▶ [DATASET RECORDS]:
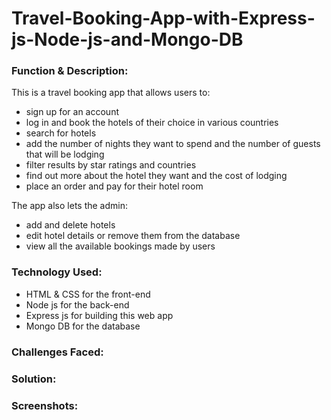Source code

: # Travel-Booking-App-with-Express-js-Node-js-and-Mongo-DB

<h3>Function & Description:</h3>
This is a travel booking app that allows users to:

- sign up for an account
- log in and book the hotels of their choice in various countries 
- search for hotels
- add the number of nights they want to spend and the number of guests that will be lodging 
- filter results by star ratings and countries
- find out more about the hotel they want and the cost of lodging
- place an order and pay for their hotel room

The app also lets the admin:
- add and delete hotels
- edit hotel details or remove them from the database
- view all the available bookings made by users


<h3>Technology Used:</h3>
<ul>
   <li>HTML & CSS for the front-end</li>
   <li>Node js for the back-end</li>
   <li>Express js for building this web app</li>
   <li>Mongo DB for the database</li>
</ul>

<h3>Challenges Faced:</h3>

<h3>Solution:</h3>

<h3>Screenshots:</h3>



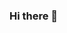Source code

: ### Hi there 👋

<!--
**pruthvishetty/pruthvishetty** is a ✨ _special_ ✨ repository because its `README.md` (this file) appears on your GitHub profile.

Here are some ideas to get you started:

- 💻 I’m currently working as a Data Scientist & ML Engineer @ Realogy A. I. Labs (Zaplabs) in San Francisco. 🌁
- 🕒 Previously, I've worked at SAP Labs, Anthem, the Indian Institute of Science and GE.
- 🌱 I’m currently learning to work with Streamlit, AWS ML Tools and Go.
- 👯 I’m looking to collaborate on cool open source Data Science/ML projects.
- 🤔 I’m looking for help with best practices of managing a Data Science team.
- 🎓 I studied at Indiana University in Bloomington. 
- 💬 Ask me how I prepare the world's best Chai.
- 📫 How to reach me: DM on Twitter, or Linkedin.
- 😄 Pronouns: He/him
- ⚡ Fun fact: I have a pet bot on Twitter @jarvis_tweets.
-->
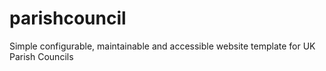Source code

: # parishcouncil
Simple configurable, maintainable and accessible website template for UK Parish Councils


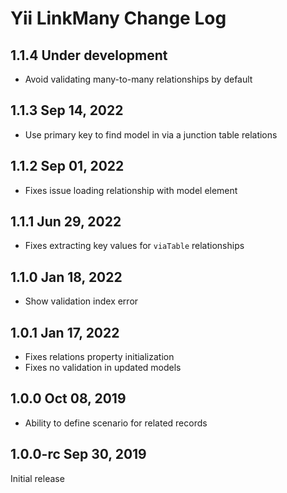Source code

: Yii LinkMany Change Log
=======================

1.1.4 Under development
-----------------------

- Avoid validating many-to-many relationships by default

1.1.3 Sep 14, 2022
------------------

- Use primary key to find model in via a junction table relations

1.1.2 Sep 01, 2022
------------------

- Fixes issue loading relationship with model element

1.1.1 Jun 29, 2022
------------------

- Fixes extracting key values for `viaTable` relationships

1.1.0 Jan 18, 2022
------------------

- Show validation index error

1.0.1 Jan 17, 2022
------------------

- Fixes relations property initialization
- Fixes no validation in updated models

1.0.0 Oct 08, 2019
------------------

- Ability to define scenario for related records


1.0.0-rc Sep 30, 2019
---------------------

Initial release
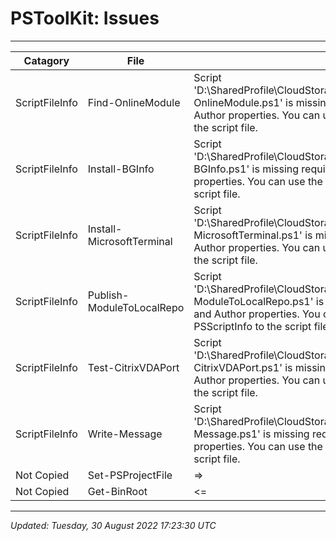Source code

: ﻿# PSToolKit: Issues

---

| Catagory       | File                      | details                                                                                                                                                                                                                                                                                                                                                                                               |
| -------------- | ------------------------- | ----------------------------------------------------------------------------------------------------------------------------------------------------------------------------------------------------------------------------------------------------------------------------------------------------------------------------------------------------------------------------------------------------- |
| ScriptFileInfo | Find-OnlineModule         | Script 'D:\SharedProfile\CloudStorage\Dropbox\#Profile\Documents\PowerShell\ProdModules\PSToolKit\PSToolKit\Public\Find-OnlineModule.ps1' is missing required metadata properties. Verify that the script file has Version, Guid, Description and Author properties. You can use the Update-ScriptFileInfo or New-ScriptFileInfo cmdlet to add or update the PSScriptInfo to the script file.         |
| ScriptFileInfo | Install-BGInfo            | Script 'D:\SharedProfile\CloudStorage\Dropbox\#Profile\Documents\PowerShell\ProdModules\PSToolKit\PSToolKit\Public\Install-BGInfo.ps1' is missing required metadata properties. Verify that the script file has Version, Guid, Description and Author properties. You can use the Update-ScriptFileInfo or New-ScriptFileInfo cmdlet to add or update the PSScriptInfo to the script file.            |
| ScriptFileInfo | Install-MicrosoftTerminal | Script 'D:\SharedProfile\CloudStorage\Dropbox\#Profile\Documents\PowerShell\ProdModules\PSToolKit\PSToolKit\Public\Install-MicrosoftTerminal.ps1' is missing required metadata properties. Verify that the script file has Version, Guid, Description and Author properties. You can use the Update-ScriptFileInfo or New-ScriptFileInfo cmdlet to add or update the PSScriptInfo to the script file. |
| ScriptFileInfo | Publish-ModuleToLocalRepo | Script 'D:\SharedProfile\CloudStorage\Dropbox\#Profile\Documents\PowerShell\ProdModules\PSToolKit\PSToolKit\Public\Publish-ModuleToLocalRepo.ps1' is missing required metadata properties. Verify that the script file has Version, Guid, Description and Author properties. You can use the Update-ScriptFileInfo or New-ScriptFileInfo cmdlet to add or update the PSScriptInfo to the script file. |
| ScriptFileInfo | Test-CitrixVDAPort        | Script 'D:\SharedProfile\CloudStorage\Dropbox\#Profile\Documents\PowerShell\ProdModules\PSToolKit\PSToolKit\Public\Test-CitrixVDAPort.ps1' is missing required metadata properties. Verify that the script file has Version, Guid, Description and Author properties. You can use the Update-ScriptFileInfo or New-ScriptFileInfo cmdlet to add or update the PSScriptInfo to the script file.        |
| ScriptFileInfo | Write-Message             | Script 'D:\SharedProfile\CloudStorage\Dropbox\#Profile\Documents\PowerShell\ProdModules\PSToolKit\PSToolKit\Public\Write-Message.ps1' is missing required metadata properties. Verify that the script file has Version, Guid, Description and Author properties. You can use the Update-ScriptFileInfo or New-ScriptFileInfo cmdlet to add or update the PSScriptInfo to the script file.             |
| Not Copied     | Set-PSProjectFile         | =>                                                                                                                                                                                                                                                                                                                                                                                                    |
| Not Copied     | Get-BinRoot               | <=                                                                                                                                                                                                                                                                                                                                                                                                    |

---

*Updated: Tuesday, 30 August 2022 17:23:30 UTC*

▶ [WHAT IS EXPECTED]:
Return each line above that contains the string "Mongo".

▶ [ANSWER BOX]:
: # Travel-Booking-App-with-Express-js-Node-js-and-Mongo-DB
   <li>Mongo DB for the database</li>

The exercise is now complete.